* What needs to be done
In the entries below, find the line with "X153500000Y-70060000D03*" and the line with "X153500000Y-92920000D03*". Print those two and everything between them exactly, and nothing else.

* Data supplied
* * *
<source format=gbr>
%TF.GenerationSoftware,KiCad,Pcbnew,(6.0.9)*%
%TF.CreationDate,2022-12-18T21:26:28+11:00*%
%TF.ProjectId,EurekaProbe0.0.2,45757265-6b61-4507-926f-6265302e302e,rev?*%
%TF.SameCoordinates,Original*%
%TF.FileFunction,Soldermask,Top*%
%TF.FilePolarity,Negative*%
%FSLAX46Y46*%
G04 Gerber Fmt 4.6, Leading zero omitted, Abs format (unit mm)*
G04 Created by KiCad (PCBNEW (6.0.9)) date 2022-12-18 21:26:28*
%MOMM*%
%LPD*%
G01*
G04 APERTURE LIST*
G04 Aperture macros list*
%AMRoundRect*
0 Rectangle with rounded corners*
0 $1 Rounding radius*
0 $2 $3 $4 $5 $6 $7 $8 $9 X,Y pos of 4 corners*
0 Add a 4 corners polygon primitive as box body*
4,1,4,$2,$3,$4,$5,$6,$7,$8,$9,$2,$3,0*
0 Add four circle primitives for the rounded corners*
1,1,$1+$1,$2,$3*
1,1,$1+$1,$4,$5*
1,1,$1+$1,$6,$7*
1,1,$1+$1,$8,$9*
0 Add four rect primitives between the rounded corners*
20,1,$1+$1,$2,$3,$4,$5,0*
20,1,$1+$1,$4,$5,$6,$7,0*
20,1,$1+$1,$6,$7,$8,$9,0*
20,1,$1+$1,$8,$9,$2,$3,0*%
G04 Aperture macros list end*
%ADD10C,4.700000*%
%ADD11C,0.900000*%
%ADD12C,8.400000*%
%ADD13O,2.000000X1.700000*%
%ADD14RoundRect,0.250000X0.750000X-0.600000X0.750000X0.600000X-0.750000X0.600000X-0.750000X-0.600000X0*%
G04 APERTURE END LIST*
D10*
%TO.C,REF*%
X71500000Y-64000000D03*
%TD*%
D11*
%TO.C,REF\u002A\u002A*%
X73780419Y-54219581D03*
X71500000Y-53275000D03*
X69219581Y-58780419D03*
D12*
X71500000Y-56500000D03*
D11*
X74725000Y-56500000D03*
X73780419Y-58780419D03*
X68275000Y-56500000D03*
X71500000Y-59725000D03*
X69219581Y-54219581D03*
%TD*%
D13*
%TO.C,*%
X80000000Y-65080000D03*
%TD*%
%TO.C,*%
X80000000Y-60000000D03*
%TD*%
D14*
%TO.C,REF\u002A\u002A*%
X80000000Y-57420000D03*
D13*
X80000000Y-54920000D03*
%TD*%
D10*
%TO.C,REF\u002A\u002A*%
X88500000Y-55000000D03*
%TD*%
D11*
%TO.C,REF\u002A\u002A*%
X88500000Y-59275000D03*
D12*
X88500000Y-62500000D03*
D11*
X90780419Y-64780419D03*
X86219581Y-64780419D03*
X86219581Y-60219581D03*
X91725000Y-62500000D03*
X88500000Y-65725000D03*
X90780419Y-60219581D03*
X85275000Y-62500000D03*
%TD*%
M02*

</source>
* * *
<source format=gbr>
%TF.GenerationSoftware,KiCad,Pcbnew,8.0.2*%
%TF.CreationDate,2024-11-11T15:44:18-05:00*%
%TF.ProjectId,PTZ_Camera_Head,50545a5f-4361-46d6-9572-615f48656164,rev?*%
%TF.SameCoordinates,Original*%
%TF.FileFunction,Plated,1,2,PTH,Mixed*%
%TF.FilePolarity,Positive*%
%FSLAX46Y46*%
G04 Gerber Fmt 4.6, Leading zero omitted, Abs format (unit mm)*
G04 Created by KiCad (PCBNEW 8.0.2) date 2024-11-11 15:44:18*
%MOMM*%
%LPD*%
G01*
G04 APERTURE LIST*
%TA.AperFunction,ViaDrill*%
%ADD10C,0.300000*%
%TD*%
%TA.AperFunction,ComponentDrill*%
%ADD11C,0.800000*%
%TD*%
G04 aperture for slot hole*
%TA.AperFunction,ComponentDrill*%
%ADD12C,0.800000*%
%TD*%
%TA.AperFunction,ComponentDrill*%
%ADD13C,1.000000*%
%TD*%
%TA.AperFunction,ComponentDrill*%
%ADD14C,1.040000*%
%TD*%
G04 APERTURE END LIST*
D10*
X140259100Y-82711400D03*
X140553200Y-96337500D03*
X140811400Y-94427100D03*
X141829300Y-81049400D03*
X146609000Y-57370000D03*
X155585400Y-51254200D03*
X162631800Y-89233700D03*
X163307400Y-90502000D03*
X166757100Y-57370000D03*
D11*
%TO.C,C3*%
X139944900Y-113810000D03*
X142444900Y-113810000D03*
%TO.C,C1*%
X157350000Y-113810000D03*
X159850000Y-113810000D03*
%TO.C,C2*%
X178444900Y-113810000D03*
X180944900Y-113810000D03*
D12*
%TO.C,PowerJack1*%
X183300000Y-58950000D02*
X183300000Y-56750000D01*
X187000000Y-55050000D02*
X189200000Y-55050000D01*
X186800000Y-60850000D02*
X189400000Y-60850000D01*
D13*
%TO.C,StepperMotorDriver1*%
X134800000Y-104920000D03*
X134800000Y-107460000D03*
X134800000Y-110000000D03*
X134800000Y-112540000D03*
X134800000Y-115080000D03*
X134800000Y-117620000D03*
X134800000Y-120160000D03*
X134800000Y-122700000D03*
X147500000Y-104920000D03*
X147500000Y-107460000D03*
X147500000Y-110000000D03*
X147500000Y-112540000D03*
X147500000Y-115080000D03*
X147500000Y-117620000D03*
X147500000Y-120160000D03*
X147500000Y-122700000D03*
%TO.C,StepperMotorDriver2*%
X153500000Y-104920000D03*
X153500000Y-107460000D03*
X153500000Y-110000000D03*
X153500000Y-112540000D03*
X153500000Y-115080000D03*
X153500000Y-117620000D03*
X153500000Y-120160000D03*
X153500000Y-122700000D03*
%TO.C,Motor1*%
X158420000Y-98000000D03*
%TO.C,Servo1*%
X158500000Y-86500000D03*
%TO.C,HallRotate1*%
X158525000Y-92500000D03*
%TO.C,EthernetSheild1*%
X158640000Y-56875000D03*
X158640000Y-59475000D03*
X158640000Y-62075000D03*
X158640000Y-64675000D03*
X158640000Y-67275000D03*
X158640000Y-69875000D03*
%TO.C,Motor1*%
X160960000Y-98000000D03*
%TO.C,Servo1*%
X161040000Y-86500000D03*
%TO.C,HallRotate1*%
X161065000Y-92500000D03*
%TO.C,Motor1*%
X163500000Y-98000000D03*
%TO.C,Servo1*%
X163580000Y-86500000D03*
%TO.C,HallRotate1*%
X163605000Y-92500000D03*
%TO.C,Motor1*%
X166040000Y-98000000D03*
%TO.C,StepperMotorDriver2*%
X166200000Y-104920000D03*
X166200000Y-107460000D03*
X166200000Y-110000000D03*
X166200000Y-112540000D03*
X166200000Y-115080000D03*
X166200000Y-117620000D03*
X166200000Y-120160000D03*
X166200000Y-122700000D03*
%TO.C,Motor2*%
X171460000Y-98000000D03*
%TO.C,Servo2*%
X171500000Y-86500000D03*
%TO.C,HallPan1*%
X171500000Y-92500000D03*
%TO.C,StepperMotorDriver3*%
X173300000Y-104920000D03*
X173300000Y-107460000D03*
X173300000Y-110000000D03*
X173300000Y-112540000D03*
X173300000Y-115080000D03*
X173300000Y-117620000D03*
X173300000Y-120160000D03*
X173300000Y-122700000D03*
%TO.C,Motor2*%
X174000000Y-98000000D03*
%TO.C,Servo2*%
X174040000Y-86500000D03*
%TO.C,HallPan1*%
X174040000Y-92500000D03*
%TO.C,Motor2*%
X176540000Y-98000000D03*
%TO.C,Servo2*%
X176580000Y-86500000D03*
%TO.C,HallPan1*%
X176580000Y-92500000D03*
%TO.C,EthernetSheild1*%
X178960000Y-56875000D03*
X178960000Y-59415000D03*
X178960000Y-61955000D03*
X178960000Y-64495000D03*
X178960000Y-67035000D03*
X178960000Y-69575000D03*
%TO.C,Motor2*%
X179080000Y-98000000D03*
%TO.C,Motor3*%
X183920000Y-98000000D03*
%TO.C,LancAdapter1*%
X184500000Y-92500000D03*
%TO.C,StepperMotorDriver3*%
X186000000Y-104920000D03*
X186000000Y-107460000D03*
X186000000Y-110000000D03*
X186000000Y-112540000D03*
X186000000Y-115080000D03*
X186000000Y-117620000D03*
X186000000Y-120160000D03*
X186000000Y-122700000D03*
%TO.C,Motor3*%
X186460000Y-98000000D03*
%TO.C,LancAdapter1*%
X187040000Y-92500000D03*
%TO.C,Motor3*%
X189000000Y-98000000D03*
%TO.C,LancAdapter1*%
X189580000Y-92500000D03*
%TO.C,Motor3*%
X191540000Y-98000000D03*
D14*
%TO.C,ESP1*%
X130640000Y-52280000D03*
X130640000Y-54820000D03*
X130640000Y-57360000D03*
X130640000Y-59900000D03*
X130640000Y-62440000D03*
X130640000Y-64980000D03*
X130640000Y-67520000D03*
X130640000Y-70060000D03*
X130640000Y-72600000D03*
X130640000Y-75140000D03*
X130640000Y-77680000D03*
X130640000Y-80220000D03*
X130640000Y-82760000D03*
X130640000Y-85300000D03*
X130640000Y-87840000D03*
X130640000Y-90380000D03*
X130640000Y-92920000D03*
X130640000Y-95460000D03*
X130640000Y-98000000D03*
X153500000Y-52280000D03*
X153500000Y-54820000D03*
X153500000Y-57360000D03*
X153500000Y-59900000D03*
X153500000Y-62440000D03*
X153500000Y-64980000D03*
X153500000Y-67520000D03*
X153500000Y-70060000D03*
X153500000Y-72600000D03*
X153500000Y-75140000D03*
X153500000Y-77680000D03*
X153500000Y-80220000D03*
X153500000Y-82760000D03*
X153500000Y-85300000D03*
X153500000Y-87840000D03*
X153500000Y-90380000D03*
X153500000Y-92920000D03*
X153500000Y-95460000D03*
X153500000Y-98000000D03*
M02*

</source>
* * *
* Answer for this exercise
X153500000Y-70060000D03*
X153500000Y-72600000D03*
X153500000Y-75140000D03*
X153500000Y-77680000D03*
X153500000Y-80220000D03*
X153500000Y-82760000D03*
X153500000Y-85300000D03*
X153500000Y-87840000D03*
X153500000Y-90380000D03*
X153500000Y-92920000D03*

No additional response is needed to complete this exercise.